Saya sama sekali gak nesu atau ngambek dengan kejujuran si
editor. Saya tahu, gaya menulis saya untuk blog
pribadi dan pekerjaan memang berbeda.
Saya juga paham, tulisan saya masih banyak kekurangan di sana-sini. Saya
mencurahkan ide dan isi hati di blog, bukan
pada tulisan untuk konteks pekerjaan. Pasti gak mungkin juga kalau saya harus separuh curhat
saat menulis untuk pekerjaan. Bagi saya, profesionalitas dan sentuhan personal
dalam tulisan harus ada sekatnya.
Untuk urusan piknik dan ngeliput, saya bukan ABG yang
sibuk ngejar passion dan hobi
menyambangi event-event seru.
Pekerjaan saya yang lain juga menunggu untuk diselesaikan.

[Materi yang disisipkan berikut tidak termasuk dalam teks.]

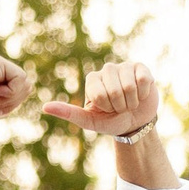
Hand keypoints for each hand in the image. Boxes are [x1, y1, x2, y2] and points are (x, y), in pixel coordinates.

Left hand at [41, 61, 159, 139]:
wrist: (135, 123)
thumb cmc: (110, 121)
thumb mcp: (89, 121)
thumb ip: (68, 113)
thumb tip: (45, 107)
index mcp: (92, 79)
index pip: (99, 95)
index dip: (107, 107)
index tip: (107, 109)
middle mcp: (106, 69)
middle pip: (115, 91)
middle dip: (120, 105)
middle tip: (120, 106)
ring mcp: (124, 66)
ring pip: (129, 86)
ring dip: (132, 101)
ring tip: (130, 101)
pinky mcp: (141, 67)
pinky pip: (143, 79)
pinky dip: (143, 94)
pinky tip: (140, 94)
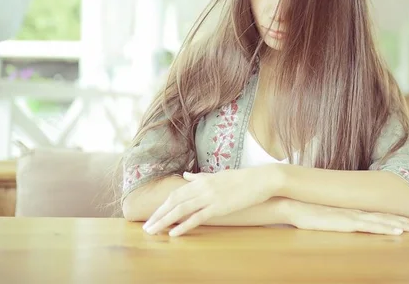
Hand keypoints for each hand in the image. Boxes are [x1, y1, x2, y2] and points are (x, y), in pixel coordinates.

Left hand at [143, 166, 277, 235]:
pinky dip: (184, 226)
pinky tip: (173, 233)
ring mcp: (210, 197)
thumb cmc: (243, 179)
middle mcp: (202, 187)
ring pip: (180, 210)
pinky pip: (197, 217)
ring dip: (164, 221)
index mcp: (202, 180)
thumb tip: (187, 175)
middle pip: (173, 202)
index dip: (162, 206)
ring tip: (153, 232)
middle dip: (158, 215)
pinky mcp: (219, 206)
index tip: (153, 216)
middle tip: (146, 227)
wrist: (262, 179)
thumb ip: (201, 177)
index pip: (176, 194)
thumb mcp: (219, 175)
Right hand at [287, 200, 408, 234]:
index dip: (396, 217)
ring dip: (402, 225)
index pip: (379, 214)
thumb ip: (336, 216)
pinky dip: (386, 228)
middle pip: (386, 216)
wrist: (294, 203)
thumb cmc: (306, 210)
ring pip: (383, 221)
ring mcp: (352, 216)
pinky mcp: (347, 222)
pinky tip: (398, 231)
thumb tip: (341, 219)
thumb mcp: (325, 215)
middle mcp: (356, 211)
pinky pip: (371, 226)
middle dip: (406, 221)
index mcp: (352, 210)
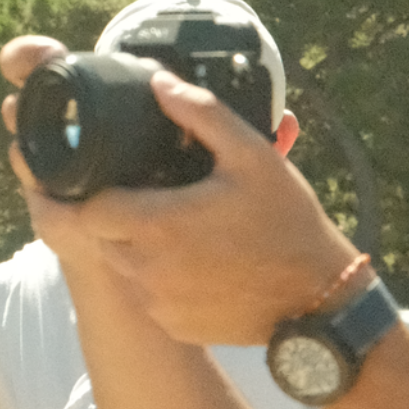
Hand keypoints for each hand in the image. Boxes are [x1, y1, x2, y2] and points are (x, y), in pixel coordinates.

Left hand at [68, 71, 353, 344]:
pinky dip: (165, 283)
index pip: (88, 208)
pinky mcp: (178, 326)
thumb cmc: (288, 224)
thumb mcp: (253, 156)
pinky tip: (202, 267)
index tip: (126, 181)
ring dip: (142, 251)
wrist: (320, 298)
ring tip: (185, 233)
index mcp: (158, 224)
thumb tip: (158, 82)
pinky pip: (152, 300)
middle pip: (103, 238)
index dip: (100, 192)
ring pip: (126, 270)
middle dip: (122, 218)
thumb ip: (202, 114)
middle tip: (163, 202)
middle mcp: (149, 270)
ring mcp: (161, 304)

Yes, I’m money oriented-person.
Namun
kenyamanan kerja dan tujuan yang jelas juga menjadi prioritas dalam hidup saya.
Kalimat-kalimat
Mbak editor menjadi bahan perenungan saya dalam perjalanan pulang di
TransJakarta. Akhirnya, saya memutuskan untuk menyudahi pekerjaan saya yang
satu itu. Saya berpamitan dan mundur pelan-pelan. Sang owner meminta saya untuk bertahan selama satu bulan sebelum
mendapatkan penulis baru. Sesekali saya masih mengisi beberapa tulisan. Namun
untuk bertahan satu bulan penuh dengan pekerjaan tersebut, saya tidak bisa.
Entah
tulisan ini bernyawa atau tidak, saya hanya menuangkan hal-hal yang saya alami
selama beberapa tahun terakhir. Walaupun saya jarang sekali membahas hal-hal
pribadi, tetapi kali ini saya merasa harus menuliskannya. Semua tulisan pasti
bertemu dengan takdirnya. Seperti saya yang bertemu takdir dan orang-orang yang
saya cintai dengan cara yang tak saya pahami.
Relax, not every page has to be a
masterpiece.
I only doing things that makes me happy.